**Provided data**
((
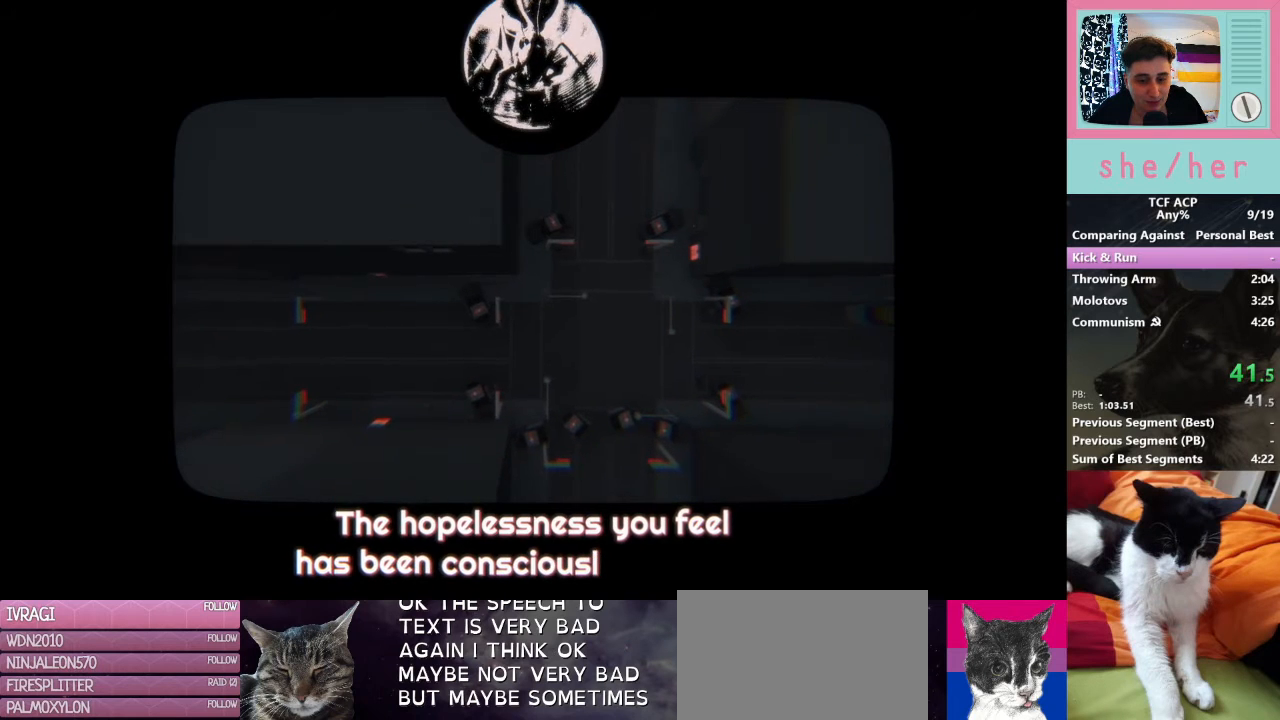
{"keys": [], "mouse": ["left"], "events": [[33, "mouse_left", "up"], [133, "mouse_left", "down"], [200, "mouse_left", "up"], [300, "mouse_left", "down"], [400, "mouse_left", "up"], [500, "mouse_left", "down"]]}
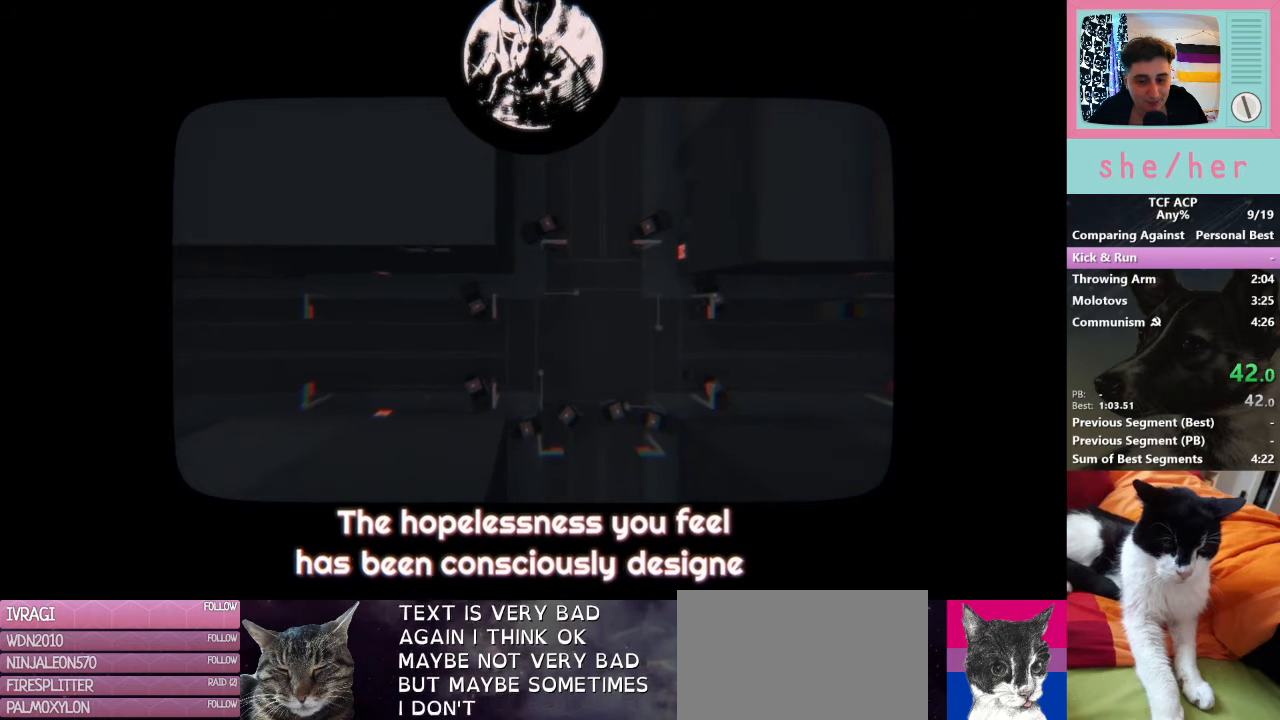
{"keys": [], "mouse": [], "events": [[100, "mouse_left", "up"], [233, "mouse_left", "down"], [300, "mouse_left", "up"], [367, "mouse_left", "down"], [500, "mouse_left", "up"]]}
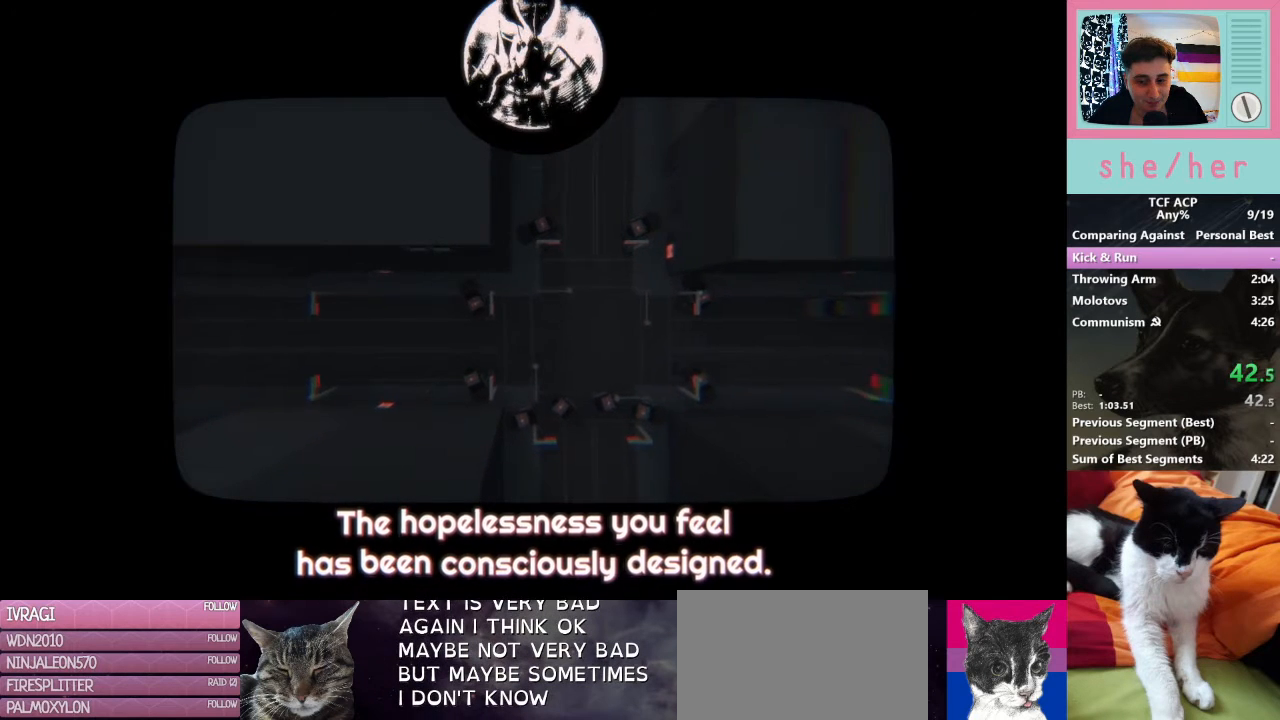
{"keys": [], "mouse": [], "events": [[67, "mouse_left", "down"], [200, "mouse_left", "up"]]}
))
**Exercise requirements**
All of the lines above must be printed again exactly, and no picture may appear in the copy.

**Answer to the problem**
{"keys": [], "mouse": ["left"], "events": [[33, "mouse_left", "up"], [133, "mouse_left", "down"], [200, "mouse_left", "up"], [300, "mouse_left", "down"], [400, "mouse_left", "up"], [500, "mouse_left", "down"]]}
{"keys": [], "mouse": [], "events": [[100, "mouse_left", "up"], [233, "mouse_left", "down"], [300, "mouse_left", "up"], [367, "mouse_left", "down"], [500, "mouse_left", "up"]]}
{"keys": [], "mouse": [], "events": [[67, "mouse_left", "down"], [200, "mouse_left", "up"]]}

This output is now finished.